What you will do — Copy out everything in the cross-class edge investigations page below from "Published 2026-05-11T19:35Z ·" down to "return per system.", leaving every word and symbol unchanged.

Extract —
** Begin **

10 investigations for durable edge across asset classes

RESEARCH SURFACE — NOT FINANCIAL ADVICE
Per-investigation assessment + implementation plans. No /audit production gate changes from this doc. Numbers cited come from audit_dashboard/data/dashboard_data.json at the timestamp below.
Published 2026-05-11T19:35Z · Branch feat/audit-dashboard-enhancements-hermes-2026-05-09 · Data snapshot generated_at 2026-05-10T04Z

Tl;dr

Ten angles surfaced for durable cross-class edge. 4 already built or partially built, 6 net-new. Highest-value net-new pair: #1 rolling-window profiling × #2 edge-decay heatmap (shared compute kernel, single dashboard widget, no production-strategy risk).

System already has: rolling-30d metrics, walk-forward by_class, hf_decay_watchlist, regime annotations (VIX/BTC.D/DXY), concept_drift KS statistics, TA baseline benchmark grid, walk-forward Tier-1 promotion gate, benchmark-relative 30d excess return per system.

What's missing: rolling-window panels at multiple horizons, edge-decay heatmap, top-N portfolio slice simulator, meta-learning gate-pass predictor, formal peer-review rubric.

#1 Temporal-stability profiling — rolling Sharpe/Sortino/Consistency/Excess at 7d/30d/90d/1y/3y

PARTIAL~1d work

Current state

hf_stats.rolling_metrics already emits a 14-row history but only at one window (window_days=30). Most recent: 2026-04-22 net_sharpe 0.1605 / WR 42.98% / n=3134 / max_drawdown_pct 721.91 / ulcer_index 362.7. Earlier 2026-04-09: net_sharpe 0.3695 / WR 48.05% / n=768 / max_drawdown_pct 105.17. Sharpe halved and ulcer 6×'d in 13d — visible because rolling exists, invisible at multiple horizons because they don't.

** End **

Source material —
** Begin **

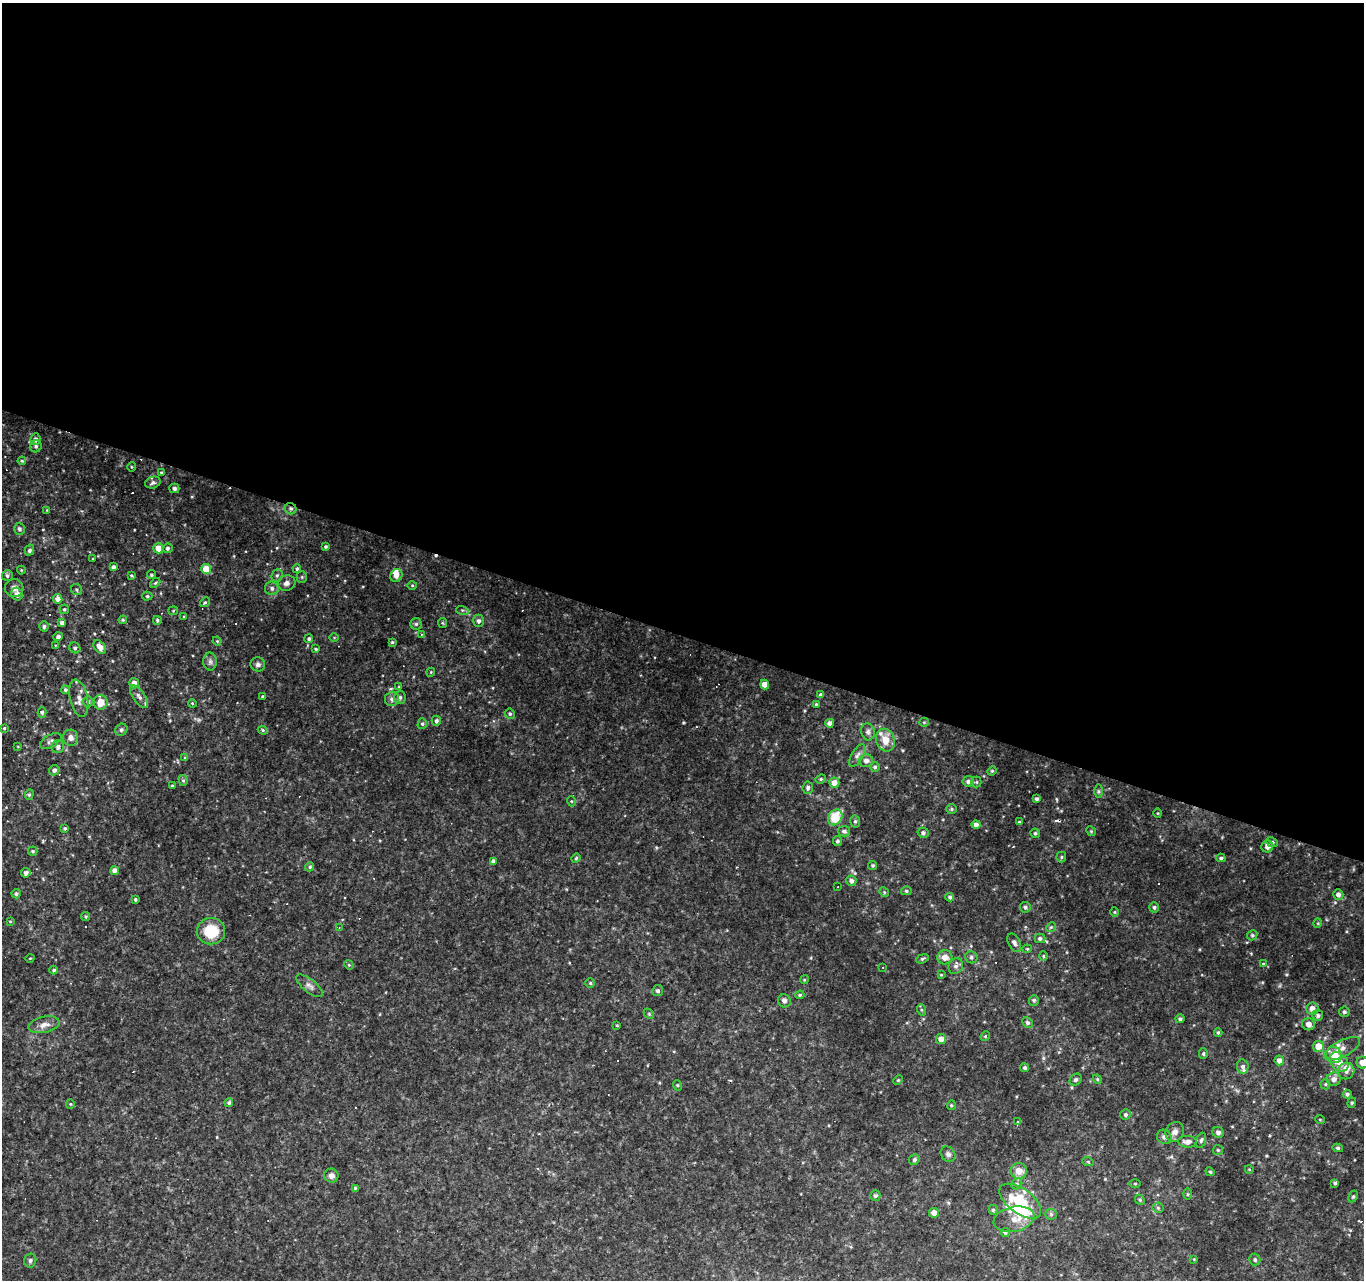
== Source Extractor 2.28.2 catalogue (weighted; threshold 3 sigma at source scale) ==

** End **

Correct result —
Published 2026-05-11T19:35Z · Branch feat/audit-dashboard-enhancements-hermes-2026-05-09 · Data snapshot generated_at 2026-05-10T04Z

Tl;dr

Ten angles surfaced for durable cross-class edge. 4 already built or partially built, 6 net-new. Highest-value net-new pair: #1 rolling-window profiling × #2 edge-decay heatmap (shared compute kernel, single dashboard widget, no production-strategy risk).

System already has: rolling-30d metrics, walk-forward by_class, hf_decay_watchlist, regime annotations (VIX/BTC.D/DXY), concept_drift KS statistics, TA baseline benchmark grid, walk-forward Tier-1 promotion gate, benchmark-relative 30d excess return per system.